— На это может не хватить жизни, — заметил оппонент мягко.
— Моей — наверное, — согласился Функ, который умел мыслить объективно, даже когда речь шла о нем. — Моей не хватит, если вы это имели в виду. («О нет, нет!..») Но если даже не достанет и вашей, искать станут дети и внуки.
— Но на это может не хватить жизни тех, кого мы ищем! — возразил упрямый оппонент.
— В таком случае, наши дети или внуки вступят в контакт с их детьми или внуками!
Функ, следовательно, верил, что дети и даже внуки на «Ките» будут. Он был, как уже сказано, добрым человеком, но всего лишь теоретиком, ни разу, кажется, так и не принявшим участия ни в одной мало-мальски продолжительной экспедиции. Так что мнение его может показаться чрезмерно оптимистическим; впрочем, извиняет его то обстоятельство, что речь в данном случае шла не о науке физике.

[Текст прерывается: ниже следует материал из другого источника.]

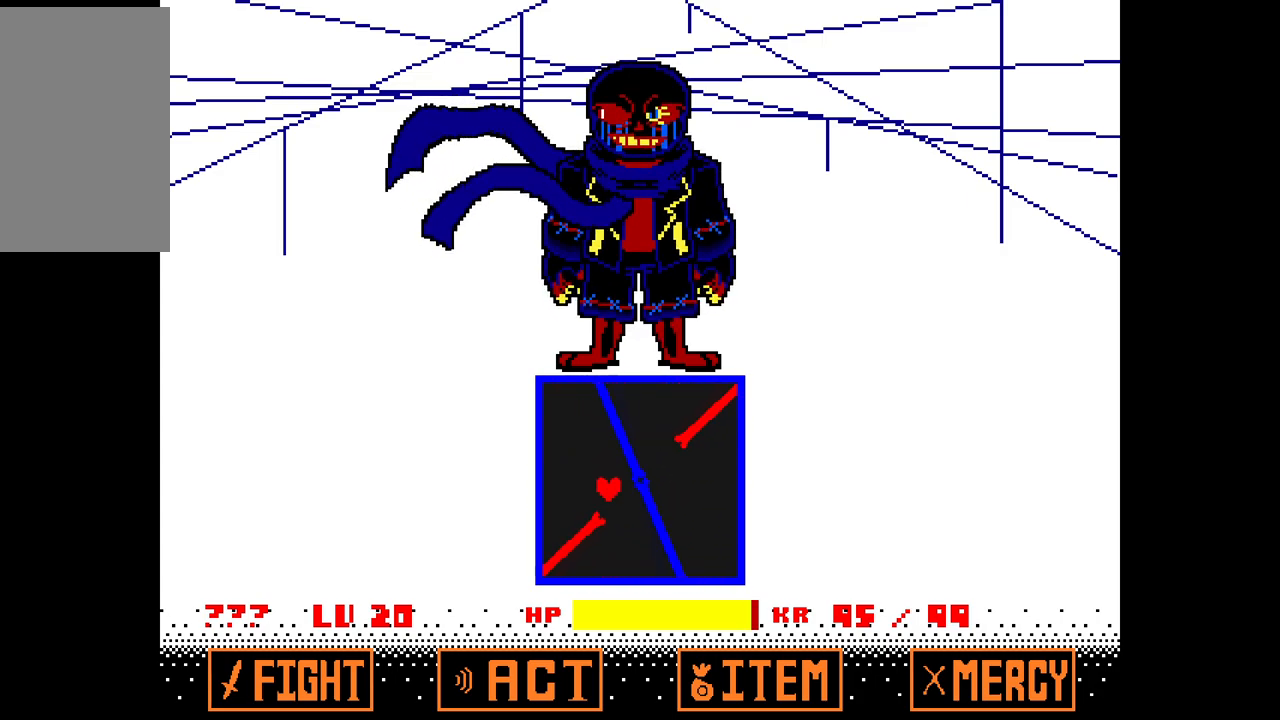
{"keys": ["up"], "events": [[133, "down", "up"], [133, "right", "down"], [400, "up", "down"], [450, "right", "up"]]}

Ребенок плакал, плакал во тьме, плакал тонко и жалобно, и это было невыносимо. Мила знала, что ребенка нет, как не было и темноты — она теперь не гасила свет в своей каюте даже на ночь, — и все же ребенок плакал, и жить так было нельзя. Она встала, набросила халат и вышла из каюты, а ребенок все плакал, хотя она понимала, что никто, кроме нее, не слышит и никогда не услышит этого звука.

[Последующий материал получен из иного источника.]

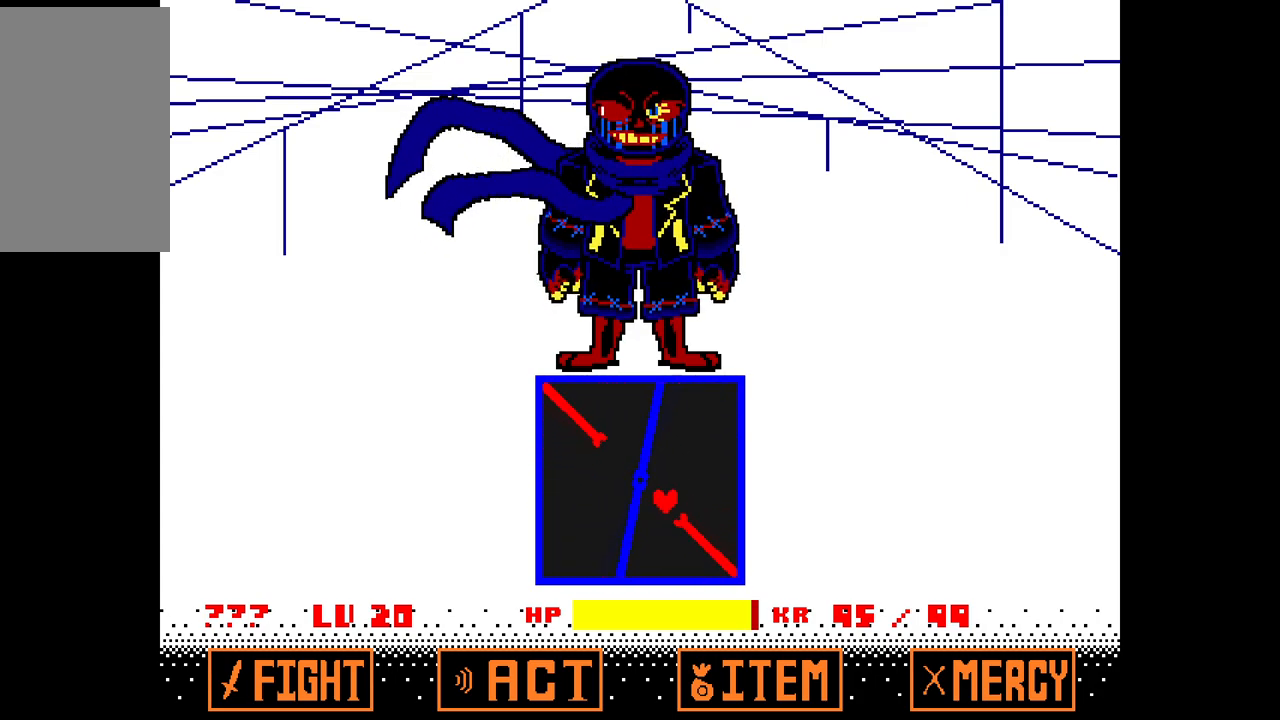
{"keys": ["left"], "events": [[233, "left", "down"], [283, "up", "up"]]}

Мила плохо понимала, стоит ночь или день — она избегала смотреть на часы, а свои куда-то забросила. Салон был пуст, но и это ни о чем не говорило: люди теперь избегали собираться вместе, им не хотелось видеть друг друга, они ничем не могли помочь один другому и ничего не могли получить у товарищей по несчастью. Они остались наедине каждый с самим собой, со своей памятью и совестью, потому что память каждого принадлежала лишь ему одному и не совпадала с тем, что помнили другие. Они не знали друг друга до начала злосчастного рейса, и общим у них было лишь самое неопределенное — Земля, планеты, а именно этого и Не хотелось касаться: рана кровоточила. И совесть у каждого говорила своим, особым голосом; совесть Милы казнила Женщину за все — за то, что родила ребенка, что оставила его и поехала на Антору, и за то, что на целый рейс задержалась там с Валей и не улетела тем кораблем, который, наверное, благополучно достиг Земли, причем задержалась не потому, что Валя хотел этого, а хотела она сама и сослалась на какие-то профессиональные надобности; и, наконец, села на этот корабль, которому, видимо, суждено было стать местом ее гибели.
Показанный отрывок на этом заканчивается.